Book review: Male Sex Work and Society, edited by Victor Minichiello and John Scott

Intriguing and engaging from the outset, Male Sex Work and Society is a significant collection of articles from a range of male sex work researchers, both familiar and new to the field. They successfully shed the well-coined societal stereotype of the ‘male hustler’; a deviant and pathological sub-populous, revealing a more complex and nuanced reality of a broad cross section of men involved in the sex industry. The articles focus on the reality of informed choice when entering and remaining in the industry and of male sex workers’ honesty in taking pleasure from the service they provide and the variety of male clients they provide for. Further to this, it places male sex workers and their practices in the wider academic and global context, discussing the possibility that it is a male sex workers time, intimacy and the sex provided that is the commodity, rather than his body. Research within the articles also indicate high levels of educational achievement of those who regularly engage in providing sex work services.

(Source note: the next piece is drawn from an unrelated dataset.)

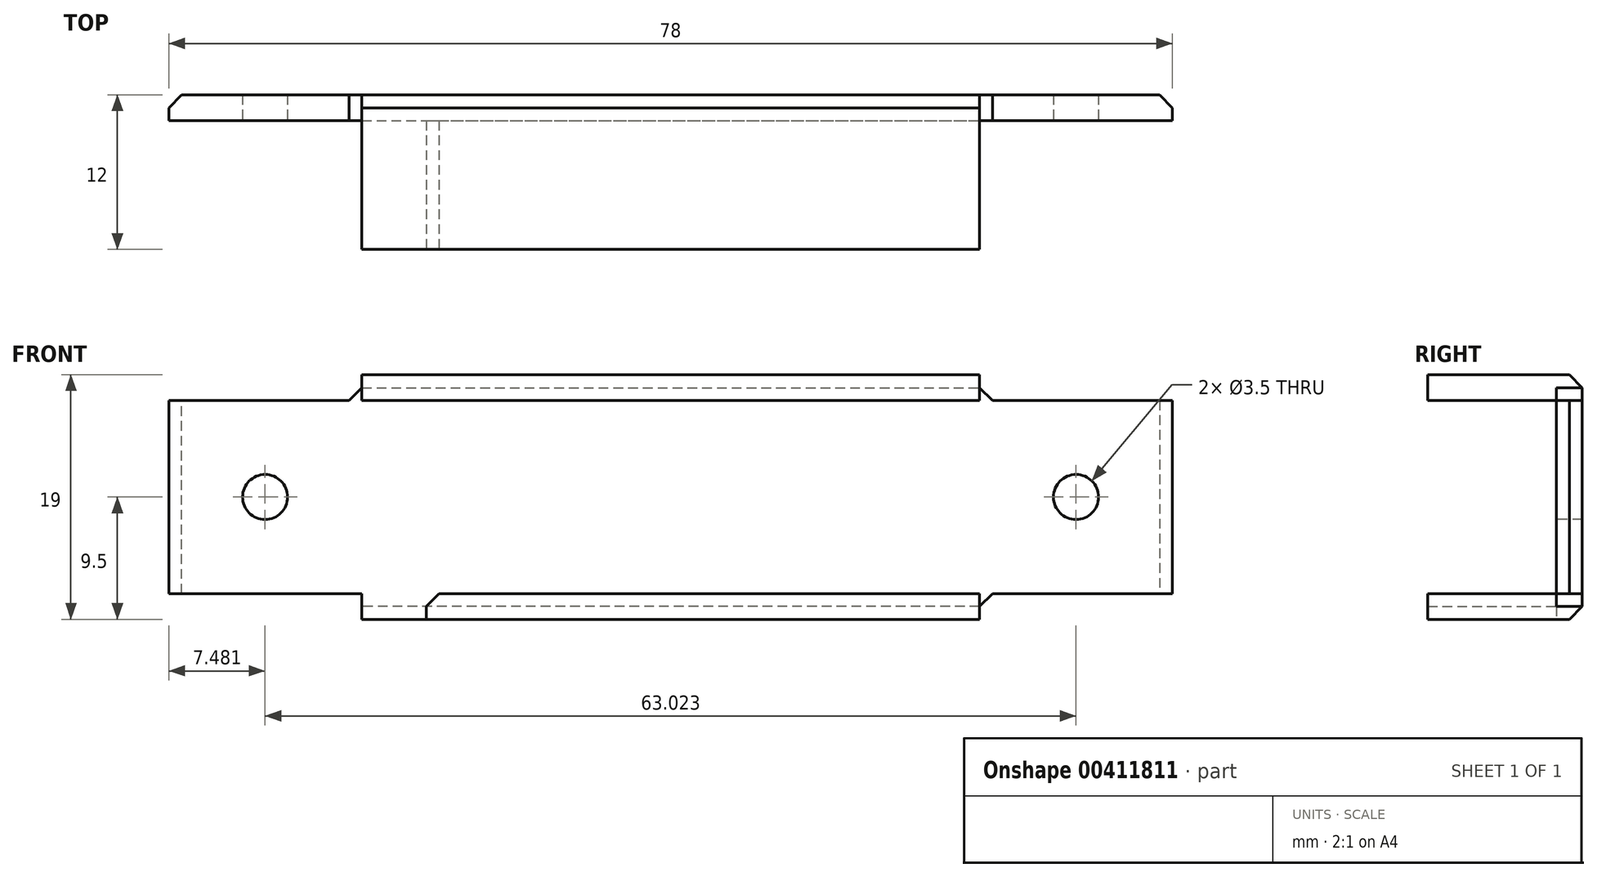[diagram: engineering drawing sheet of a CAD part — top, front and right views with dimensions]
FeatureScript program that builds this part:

The collection itself is arranged into four related themes; historical, economic, including online marketing and advertising, social/ cultural and global. Within these themes the authors challenge political and societal heteronormative assumptions while contextually situating the male sex worker within them. The themes link with relevance through their grouped chapters, giving the reader a broad and comprehensive base of knowledge, including both qualitative and quantitative data, despite statistical limitations at times and pertinent social theories. In addition, the themes uncover a surprisingly positive picture of male sex work in today’s global market; one of innovation, ingenuity and business-mindedness.

One particularly interesting chapter is of the male sex worker portrayed on celluloid. As a film fan, this chapter spoke most because of the power that Hollywood and cinema have, either as a catalyst for change or to perpetuate stereotypes over the decades. The chapter itself spans six decades of film making from the 1930’s to 1990’s. Despite the negative connotations of the ‘male hustler’ in many of the films explored in this chapter, including Midnight Cowboy and American Gigolo, they were sensitively approached. Rather than condemning the directors’ portrayal of the characters within the films, the author peels back the layers of the socially constructed caricature, delving into their fictional psyche while revealing their possible emotions, struggles and realities buried under the societal taboo. Until the 1990’s movement of New Queer Cinema, the perpetuation of the deviant on film, a pathological man, who, for the most part hates himself, his homosexual acts and the betrayal of his heterosexuality by participating in male sex work solely for survival, illustrates the influence of outdated medical rhetoric on Hollywood’s portrayal of homosexuality. It also confirms its reach on society’s conscious and subconscious, influencing opinion and moral outlook through a negative and demeaning lens.

The chapter latterly heralds the fight back against mainstream film’s typical portrayal of homosexuals, described in the text as, “repressed, lonely fuck-ups and/ or killers” (p. 64), through the work of New Queer Cinema, a movement during the 1990’s. It re-constructed the hustler as gay, from the start, in films such as The Living End and My Own Private Idaho confronting heteronormative culture through a queer lens of fluid contextual sexuality and existence. The only weakness of this chapter is that it ends abruptly, leaving the reader without a queer cinematic movement to continue the work of New Queer Cinema in challenging heteronormative conjecture while causing a positive wave of social dissonance and change.

There are few limitations to this collection of articles. However, it could have been beneficial to have included a chapter on male sex workers who identify as heterosexual, exclusively servicing female or male clients, such as the Brazilian male sex worker population known as Michês. There were brief acknowledgments of heterosexual workers within the collection but a depth of exploration of their lives and client base was lacking. Overall, this collection is extremely well researched and passionately written, deeming it a necessary companion for anyone who has an interest in the broad and engaging field of male sex work research.